SAN FRANCISCO -- A dozen telecom firms and state attorneys general from across the US agreed Thursday to a set of principles aimed at curbing illegal "robocalls."
Infuriating and often deceptive "robocalls" by the billions prompted US regulators to recently adopt new rules allowing carriers to implement tools to block calls with suspicious origins.
Principles crafted as voluntarily industry practices included wielding technology to block automated, mass-delivered calls from con artists or dodgy marketers.
"Robocalls are a scourge - at best, annoying, at worst, scamming people out of their hard-earned money," said North Carolina attorney general Josh Stein.
"By signing on to these principles, industry leaders are taking new steps to keep your phone from ringing with an unwanted call."
Telecommunications firms signing on to the eight principles agree to help states track down criminals behind frauds employing robocalls, according to Stein.
Under the principles, telecoms will use technology in their networks to figure out if calls are coming from legitimate sources and will monitor for robocall traffic.
The coalition of companies included AT&T, Comcast, Sprint, T-Mobile and Verizon, according to Stein's office.

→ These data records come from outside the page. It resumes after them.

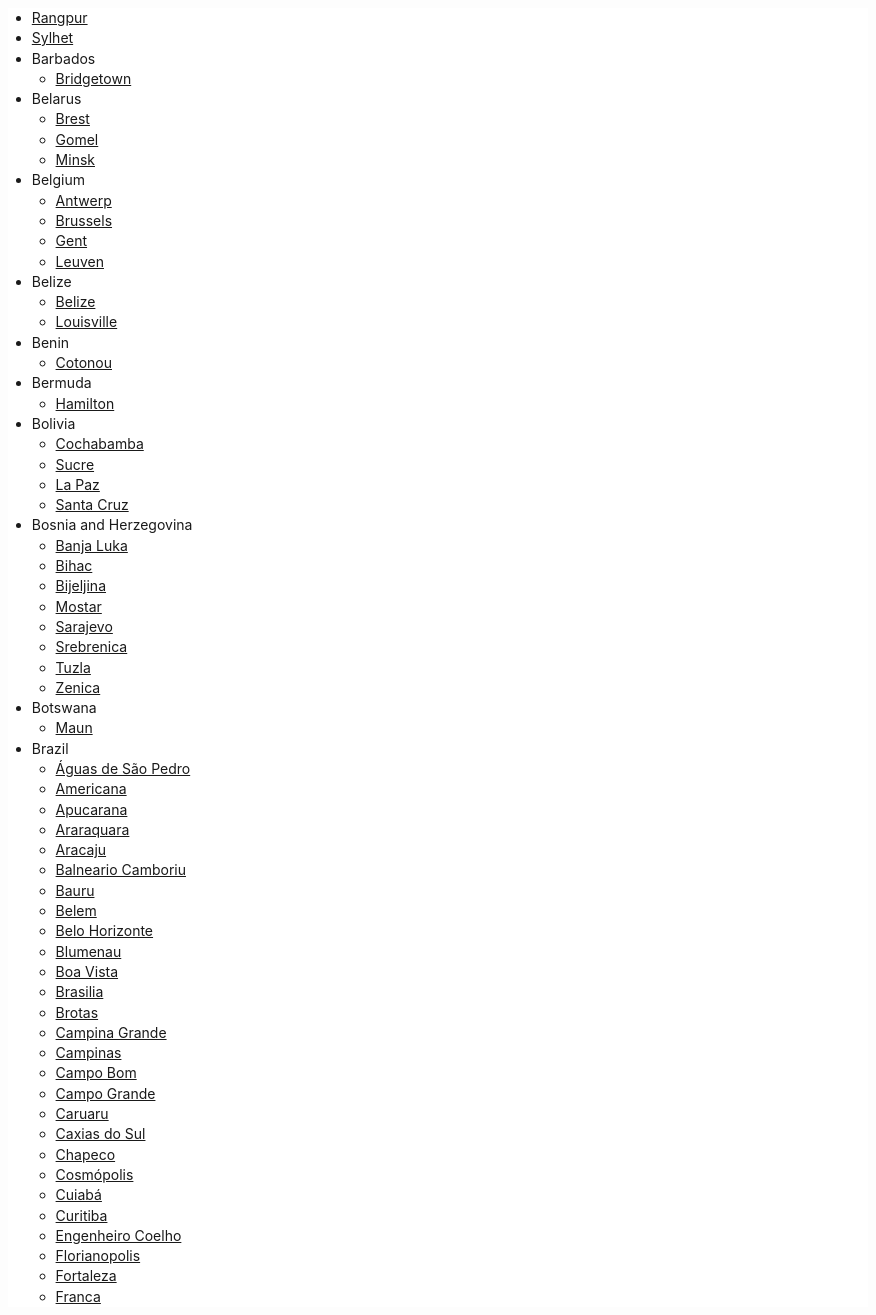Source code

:   - [Rangpur](https://www.facebook.com/groups/free.code.camp.rangpur/)
  - [Sylhet](https://www.facebook.com/groups/free.code.camp.sylhet/)
- Barbados
  - [Bridgetown](https://www.facebook.com/groups/free.code.camp.barbados)
- Belarus
  - [Brest](https://www.facebook.com/groups/free.code.camp.brest/)
  - [Gomel](https://www.facebook.com/groups/free.code.camp.gomel/)
  - [Minsk](https://www.facebook.com/groups/free.code.camp.Minsk/)
- Belgium
  - [Antwerp](https://www.facebook.com/groups/free.code.camp.antwerp/)
  - [Brussels](https://www.facebook.com/groups/free.code.camp.brussels/)
  - [Gent](https://www.facebook.com/groups/free.code.camp.gent/)
  - [Leuven](https://www.facebook.com/groups/free.code.camp.leuven/)
- Belize
  - [Belize](https://www.facebook.com/groups/free.code.camp.belize/)
  - [Louisville](https://www.facebook.com/groups/free.code.camp.Louisville)
- Benin
  - [Cotonou](https://www.facebook.com/groups/free.code.camp.cotonou/)
- Bermuda
  - [Hamilton](https://www.facebook.com/groups/free.code.camp.hamilton.bermuda/)
- Bolivia
  - [Cochabamba](https://www.facebook.com/groups/free.code.camp.Cochabamba/)
  - [Sucre](https://www.facebook.com/groups/free.code.camp.Sucre/)
  - [La Paz](https://www.facebook.com/groups/free.code.camp.La.Paz/)
  - [Santa Cruz](https://www.facebook.com/groups/free.code.camp.SC/)
- Bosnia and Herzegovina
  - [Banja Luka](https://www.facebook.com/groups/free.code.camp.banja.luka/)
  - [Bihac](https://www.facebook.com/groups/free.code.camp.bihac/)
  - [Bijeljina](https://www.facebook.com/groups/free.code.camp.bijeljina/)
  - [Mostar](https://www.facebook.com/groups/free.code.camp.mostar/)
  - [Sarajevo](https://www.facebook.com/groups/free.code.camp.sarajevo)
  - [Srebrenica](https://www.facebook.com/groups/free.code.camp.srebrenica/)
  - [Tuzla](https://www.facebook.com/groups/free.code.camp.tuzla/)
  - [Zenica](https://www.facebook.com/groups/free.code.camp.bih.zenica/)
- Botswana
  - [Maun](https://www.facebook.com/groups/free.code.camp.maun/)
- Brazil
  - [Águas de São Pedro](https://www.facebook.com/groups/free.code.camp.aguas.de.sao.pedro/)
  - [Americana](https://www.facebook.com/groups/free.code.camp.americana/)
  - [Apucarana](https://www.facebook.com/groups/free.code.camp.your.apucarana.parana/)
  - [Araraquara](https://www.facebook.com/groups/free.code.camp.araraquara/)
  - [Aracaju](https://www.facebook.com/groups/free.code.camp.aracaju/)
  - [Balneario Camboriu](https://www.facebook.com/groups/free.code.camp.bc/)
  - [Bauru](https://www.facebook.com/groups/free.code.camp.bauru/)
  - [Belem](https://www.facebook.com/groups/free.code.camp.belem/)
  - [Belo Horizonte](https://www.facebook.com/groups/free.code.camp.belo.horizonte/)
  - [Blumenau](https://www.facebook.com/groups/free.code.camp.blumenau/)
  - [Boa Vista](https://www.facebook.com/groups/free.code.camp.boa.vista/)
  - [Brasilia](https://www.facebook.com/groups/free.code.camp.brasilia/)
  - [Brotas](https://www.facebook.com/groups/free.code.camp.brotas.sp)
  - [Campina Grande](https://www.facebook.com/groups/907676752679032/)
  - [Campinas](https://www.facebook.com/groups/free.code.camp.campinas/)
  - [Campo Bom](https://www.facebook.com/groups/free.code.camp.campo.bom/)
  - [Campo Grande](https://www.facebook.com/groups/768732203272622/)
  - [Caruaru](https://www.facebook.com/groups/free.code.camp.caruaru/)
  - [Caxias do Sul](https://www.facebook.com/groups/free.code.camp.caxias.do.sul/)
  - [Chapeco](https://www.facebook.com/groups/free.code.camp.chapeco/)
  - [Cosmópolis](https://www.facebook.com/groups/free.code.camp.cosmopolis)
  - [Cuiabá](https://www.facebook.com/groups/free.code.camp.cuiaba/)
  - [Curitiba](https://www.facebook.com/groups/free.code.camp.curitiba/)
  - [Engenheiro Coelho](https://www.facebook.com/groups/free.code.camp.engenheiro.coelho/)
  - [Florianopolis](https://www.facebook.com/groups/free.code.camp.florianopolis/)
  - [Fortaleza](https://www.facebook.com/groups/free.code.group.fortaleza/)
  - [Franca](https://www.facebook.com/groups/free.code.camp.franca/)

"Few things can bring together policy leaders across the political spectrum like the fight against unwanted robocalls," Federal Communications Commission chairman Ajit Pai said in a statement.
"These principles align with the FCC’s own anti-robocalling and spoofing efforts."
Telecom technology has made it easy to create programs to make internet calls automatically to thousands, delivering spam messages and disguising numbers to make it seem as if the calls are from local residences or legitimate businesses.
According to mobile app maker Truecaller, fraud from robocalls cost Americans some $10.5 billion between April 2018 and April 2019.
YouMail, a firm which makes software designed to block unwanted calls, said Americans received a total of 48 billion robocalls in 2018.
The calls can be used to extract fraudulent payments, or obtain personal information for identity theft or other scams.
"Robocalls are so common because they are easy to make, very cheap, and they work," Alex Quilici, chief executive of YouMail, told AFP in a recent interview.
The epidemic of robocalls could have economic impact beyond those of the spam victims, by dissuading people from responding to legitimate or important calls.
The principles announced Thursday offer a comprehensive set of best practices to fight illegal and unwanted robocalls, said Columbia University computer science professor and former FCC chief technology officer Henning Schulzrinne.
"I hope that all parts of the telecommunication industry, both large and small, will commit to rapidly implementing these principles," he added.